PRESIDENCE DE LA TUNISIE / HANDOUT / AGENCE ANADOLU / AGENCE ANADOLU VIA AFP

Le décret est un mode dangereux de gouvernement politique par l’abus qu’il véhicule. L’état d’exception tunisien en élargit la pratique. Tout l’ordre juridique et politique relève aujourd’hui du décret.

 

Il est clair que depuis l’indépendance en Tunisie, le « décret » reste un acte supérieur et plus puissant politiquement que la « loi », qui, visiblement a peu de portée, et même de sens dans un monde arabe autoritaire, dans lequel le gouvernement par les hommes prime le gouvernement par la loi. Œuvre de raison, la loi est faite pour les peuples rationnels, pas pour les peuples culturellement traditionalistes, et donc irrationnels. Les citoyens y croient très peu, préférant les arrangements et combines. Ceux-là mêmes qui font les « lois » en Tunisie n’y croient pas, avant comme après la révolution. Ils ont toujours manifesté, par un moyen (le parti unique ou inique) ou un autre (la corruption) leur peu d’intérêt pour l’Etat de droit et la chose publique.

Il en va ainsi dans les régimes autoritaires, en temps normal comme lors de circonstances exceptionnelles. La « loi » n’a de sens que pour permettre, non pas au parlement, mais au chef de l’exécutif, le président de la République, d’avoir l’initiative du jeu politique, et de faire politiquement ce qu’il ne peut formellement pas faire avec le décret. Mais la puissance politique réside véritablement dans le « décret », qui autonomiste véritablement le pouvoir présidentiel à l’intérieur de l’Etat et le libère de tout contrôle, de toute résistance. Dans les faits, la fameuse pyramide des normes du juriste et philosophe autrichien Hans Kelsen signifie en Tunisie l’inverse de ce qu’elle symbolise. Sur le plan politique, c’est le décret qui prime, pas la loi, tous les deux entre les mains du président, chef de l’exécutif. Dans l’ancien régime, le décret passait même avant la Constitution, notamment lorsque la Constitution contrarie la volonté politique du président autocrate. Elle aussi, était entre les mains du président Bourguiba, puis Ben Ali, puis des majorités islamistes de coalition, et maintenant du président Saied.

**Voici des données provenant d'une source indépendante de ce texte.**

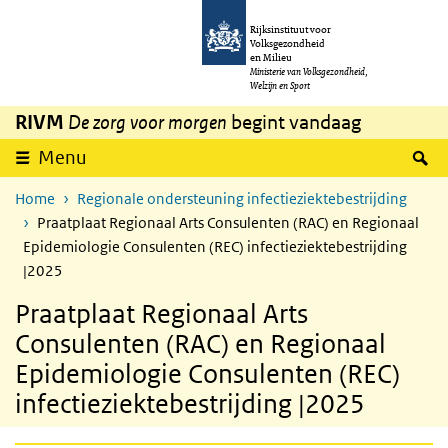
Overslaan en naar de inhoud gaan
Direct naar de hoofdnavigatie
Rijksinstituut voor
Volksgezondheid
en Milieu
Ministerie van Volksgezondheid,
Welzijn en Sport
RIVM
De zorg voor morgen
begint vandaag
Z
Menu
Home
Regionale ondersteuning infectieziektebestrijding
Praatplaat Regionaal Arts Consulenten (RAC) en Regionaal
Epidemiologie Consulenten (REC) infectieziektebestrijding
|2025
Praatplaat Regionaal Arts
Consulenten (RAC) en Regionaal
Epidemiologie Consulenten (REC)
infectieziektebestrijding |2025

Quantitativement, et même qualitativement, ces hommes gouvernent surtout par décret. Ils ont toujours été de fait le législatif et l’exécutif. L’exécutif absorbe le législatif par l’usage du décret. Ces types de président sont la dictio et l’imperium. Ils « décrètent » et exécutent, en introduisant la force normative dans les faits. Ils donnent « force de loi » sans loi. L’italien Giorgio Agamben, un des penseurs subtils de l’état d’exception, part de l’idée selon laquelle l’état d’exception, comme paradigme gouvernemental, permet d’isoler la « force de loi » par rapport à la loi. La « force » de la loi est transférée dans ce sens à une règle subordonnée à la loi, généralement le décret ou ordonnance ou décret-loi. Cette perversion lui permet de définir l’état d’exception comme « un espace anomique où l’enjeu est une force de loi sans loi ».

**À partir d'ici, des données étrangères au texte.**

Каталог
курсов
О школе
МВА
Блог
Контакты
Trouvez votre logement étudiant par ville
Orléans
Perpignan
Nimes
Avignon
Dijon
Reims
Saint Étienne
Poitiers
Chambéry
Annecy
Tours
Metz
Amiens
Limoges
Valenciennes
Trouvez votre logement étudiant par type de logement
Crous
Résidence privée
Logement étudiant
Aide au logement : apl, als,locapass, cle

C’est la situation du jour. Après un détour par la révolution, les modes de législation de l’ancien régime reviennent à la surface dans l’état d’exception saiedien, réglée par un décret du 22 septembre, qui, carrément fait office, selon les appellations de « Constitution », de « petite constitution », d’« organisation des pouvoirs publics », mais que Kais Saied, comme le relève le juriste Wahid Ferchichi, continue à appeler « mesures exceptionnelles ». Il est de fait que les autocrates entrent quasi-spontanément en relation intime avec le décret, une relation accentuée dans les phases exceptionnelles. Le décret relève de la normalité gouvernementale, ou plutôt de l’essence politique. Les gouvernants ressentent le désir de prendre de la hauteur à titre personnel. La « loi » n’est après tout que l’œuvre collective du parlement, issue de la parlote rébarbative et des intérêts partisans. Mais, le décret incarne le pouvoir d’un seul, comme Dieu. C’est le « décret des Dieux ». D’ailleurs le décret sécularise la volonté divine. Le président décrète, le président ordonne, le président décide. Ainsi commencent les informations et les communications du site présidentiel depuis le 25 juillet, relayées avec empressement par les journaux et les médias. « L’âge d’or » est de retour. On se croirait dans les commandements de la création du monde. Actuellement, on a du mal à imaginer que l’Etat historique et « révolutionnaire » tunisien soit gouverné lui-même par décret, après la suspension de la Constitution et du législateur de droit commun, le parlement.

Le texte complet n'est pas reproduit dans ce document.